Segment Start: Data section
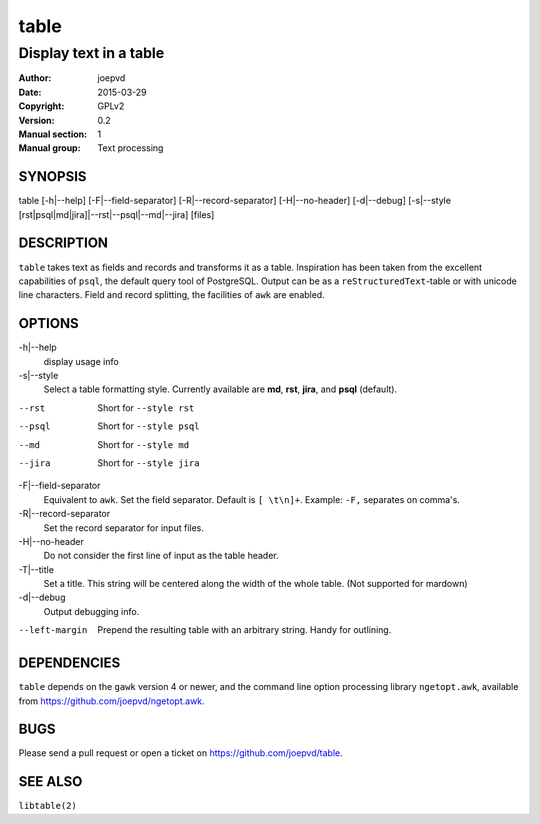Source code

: =====
table
=====

-----------------------
Display text in a table
-----------------------

:Author: joepvd
:Date: 2015-03-29
:Copyright: GPLv2
:Version: 0.2
:Manual section: 1
:Manual group: Text processing

SYNOPSIS
========


table [-h|--help] [-F|--field-separator] [-R|--record-separator] [-H|--no-header] [-d|--debug]
[-s|--style [rst|psql|md|jira]|--rst|--psql|--md|--jira] [files]

DESCRIPTION
===========

``table`` takes text as fields and records and transforms it as a table.  Inspiration has been taken from the excellent capabilities of ``psql``, the default query tool of PostgreSQL.  Output can be as a ``reStructuredText``-table or with unicode line characters.  Field and record splitting, the facilities of ``awk`` are enabled.


OPTIONS
=======

-h|--help
    display usage info

-s|--style
    Select a table formatting style. Currently available are **md**, **rst**, **jira**, and **psql** (default).

--rst
    Short for ``--style rst``

--psql
    Short for ``--style psql``

--md
   Short for ``--style md``

--jira
   Short for ``--style jira``

-F|--field-separator
    Equivalent to ``awk``. Set the field separator. Default is ``[ \t\n]+``. Example: ``-F,`` separates on comma's.

-R|--record-separator
    Set the record separator for input files.

-H|--no-header
    Do not consider the first line of input as the table header.

-T|--title
    Set a title.  This string will be centered along the width of the whole table. (Not supported for mardown)

-d|--debug
    Output debugging info.

--left-margin
    Prepend the resulting table with an arbitrary string.  Handy for outlining.

DEPENDENCIES
============

``table`` depends on the ``gawk`` version 4 or newer, and the command line option processing library ``ngetopt.awk``, available from https://github.com/joepvd/ngetopt.awk.


BUGS
====

Please send a pull request or open a ticket on https://github.com/joepvd/table.


SEE ALSO
========

``libtable(2)``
Segment End: Data section
### Aim of the exercise
Lines holding the string "from" must be copied out of the entries above.

### Written reply
``table`` takes text as fields and records and transforms it as a table.  Inspiration has been taken from the excellent capabilities of ``psql``, the default query tool of PostgreSQL.  Output can be as a ``reStructuredText``-table or with unicode line characters.  Field and record splitting, the facilities of ``awk`` are enabled.
``table`` depends on the ``gawk`` version 4 or newer, and the command line option processing library ``ngetopt.awk``, available from https://github.com/joepvd/ngetopt.awk.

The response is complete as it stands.